Training Compute Increases. The annual increase in the amount of compute used to pretrain a frontier model.
Value of scaling. The practical returns from each 10x to the amount of pre-training compute.
In my view, the scaling laws (1) may well hold, and I wouldn’t be surprised if there isn’t even a kink in the curve. This is what Nesov is mainly discussing and I don’t disagree with him about it. My view is that the annual training compute scaleup for frontier models has declined (from more than 10x to less than 3x) and that the value per 10x has also declined (possibly due to having already trained on all books, leaving only marginal gains in Reddit comments etc).
As witness to this, consider that the Epoch estimates for total training of OpenAI’s leading model are just about 2x as high as original GPT-4, released almost 3 years ago. They did have a version (GPT-4.5) that was 10x as high, but were disappointed by it and quickly sunsetted it. xAI has a version with even more than that, but it is only the about the 5th best model and isn’t widely acclaimed, despite having scaled the most.
I see the fact that companies can’t economically serve large pretrained models as part of an explanation for the stalling of pretraining, rather than as a counterargument.
Note that I’m not saying pre-training scaling is dead (or anything about Scaling Laws). I’m saying something more like:
Pretraining scaling has returned substantially fewer practical benefits in the last 2.5 years than people in industry expected and is no longer the determinate of who has the best model. This is at least a temporary slump, and may be permanent. Compared to the days before GPT-4, I think the tailwind for AI progress provided by pre-training scaling has roughly halved.

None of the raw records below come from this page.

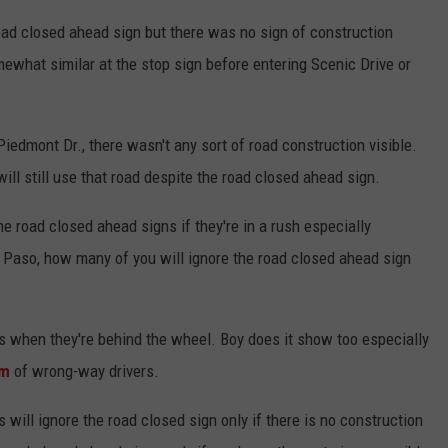
oad closed ahead sign but there was no sign of construction
mewhat similar at the stop sign before entering Scenic Drive or
Piedmont Dr., there wasn't any sort of road construction visible.
ill still use that road despite the road closed ahead sign.
 road closed ahead signs if they're in a rush especially
l Paso, how many of you will ignore the road closed ahead sign
ls when they're behind the wheel. Boy does it show too especially
am
of wrong-way drivers.
will ignore the road closed sign only if there is no construction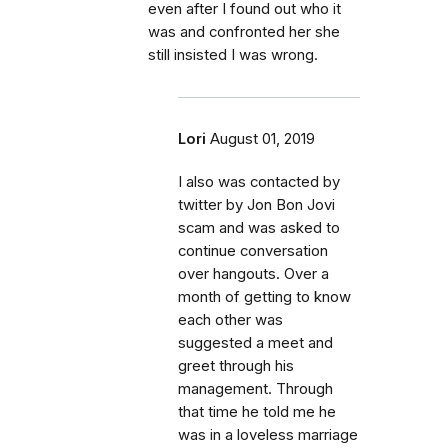
even after I found out who it
was and confronted her she
still insisted I was wrong.
Lori
August 01, 2019
I also was contacted by
twitter by Jon Bon Jovi
scam and was asked to
continue conversation
over hangouts. Over a
month of getting to know
each other was
suggested a meet and
greet through his
management. Through
that time he told me he
was in a loveless marriage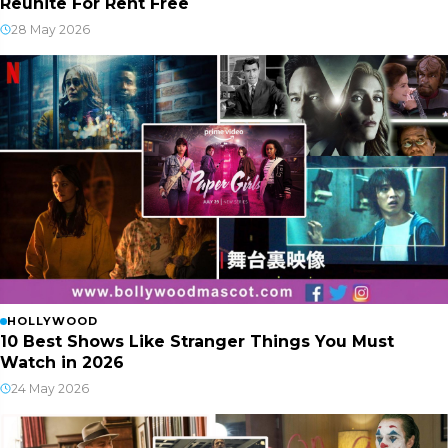
Reunite For Rent Free
28 May 2026
HOLLYWOOD
10 Best Shows Like Stranger Things You Must
Watch in 2026
24 May 2026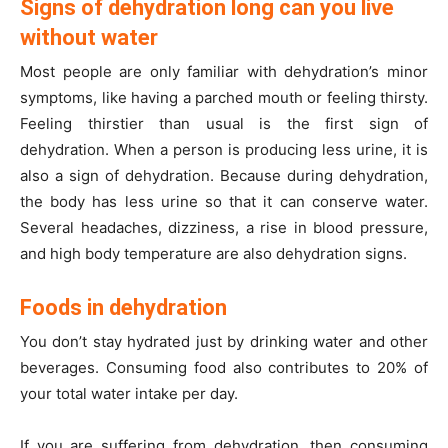
Signs of dehydration long can you live
without water
Most people are only familiar with dehydration’s minor
symptoms, like having a parched mouth or feeling thirsty.
Feeling thirstier than usual is the first sign of
dehydration. When a person is producing less urine, it is
also a sign of dehydration. Because during dehydration,
the body has less urine so that it can conserve water.
Several headaches, dizziness, a rise in blood pressure,
and high body temperature are also dehydration signs.
Foods in dehydration
You don’t stay hydrated just by drinking water and other
beverages. Consuming food also contributes to 20% of
your total water intake per day.
If you are suffering from dehydration, then consuming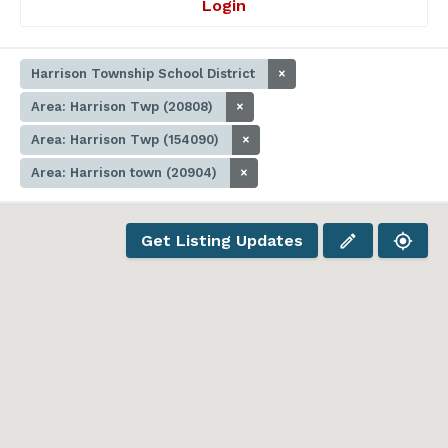
Login
Harrison Township School District
×
Area: Harrison Twp (20808)
×
Area: Harrison Twp (154090)
×
Area: Harrison town (20904)
×
Get Listing Updates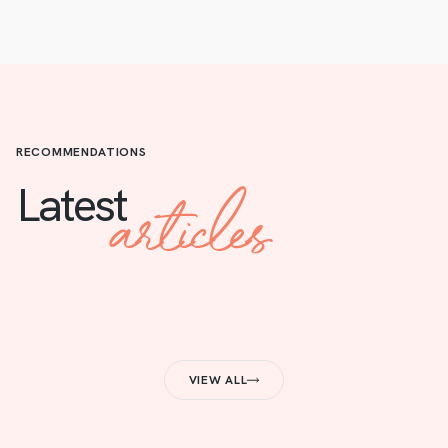
RECOMMENDATIONS
articles
Latest
VIEW ALL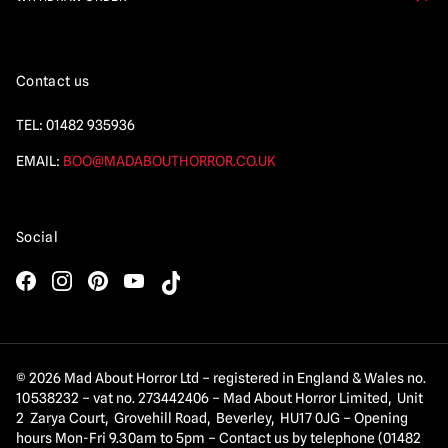
Contact us
TEL:
01482 935936
EMAIL:
BOO@MADABOUTHORROR.CO.UK
Social
© 2026 Mad About Horror Ltd – registered in England & Wales no.
10538232 – vat no. 273442406 – Mad About Horror Limited, Unit
2 Zarya Court, Grovehill Road, Beverley, HU17 0JG – Opening
hours Mon-Fri 9.30am to 5pm – Contact us by telephone (01482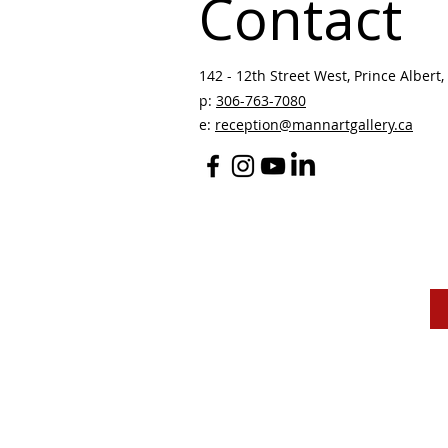
Contact
142 - 12th Street West, Prince Albert, 
p:
306-763-7080
​
e:
reception@mannartgallery.ca
The Mann Art Gallery 
and homeland of the
Peop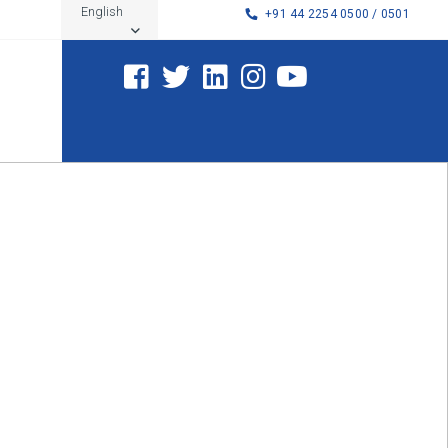
English
+91 44 2254 0500 / 0501
Tamil Nadu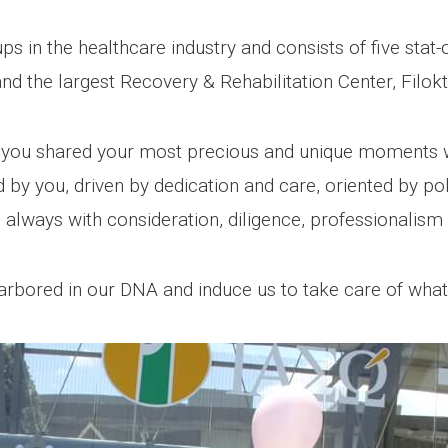
s in the healthcare industry and consists of five stat-o
d the largest Recovery & Rehabilitation Center, Filokti
 you shared your most precious and unique moments w
d by you, driven by dedication and care, oriented by pol
 always with consideration, diligence, professionalism 
 harbored in our DNA and induce us to take care of wha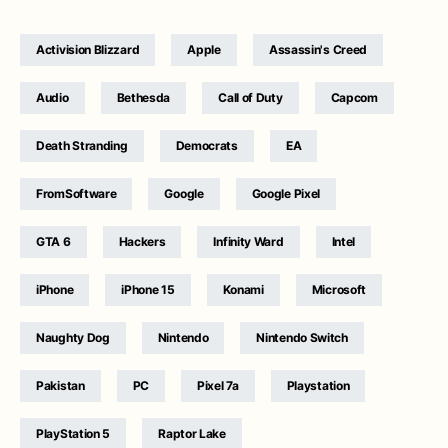
Activision Blizzard
Apple
Assassin's Creed
Audio
Bethesda
Call of Duty
Capcom
Death Stranding
Democrats
EA
FromSoftware
Google
Google Pixel
GTA 6
Hackers
Infinity Ward
Intel
iPhone
iPhone 15
Konami
Microsoft
Naughty Dog
Nintendo
Nintendo Switch
Pakistan
PC
Pixel 7a
Playstation
PlayStation 5
Raptor Lake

Finally, I’ll say that I’m talking about scaling as the process of ‘just adding more GPUs’. If smart AI researchers improve pretraining efficiency, then that is great for pretraining even at the same scale, and is not the thing I’m critiquing. It is more like progress driven by ‘just adding more AI researchers’ and has different dynamics to the compute scaling that drove everything in the GPT 1 → GPT 4 era.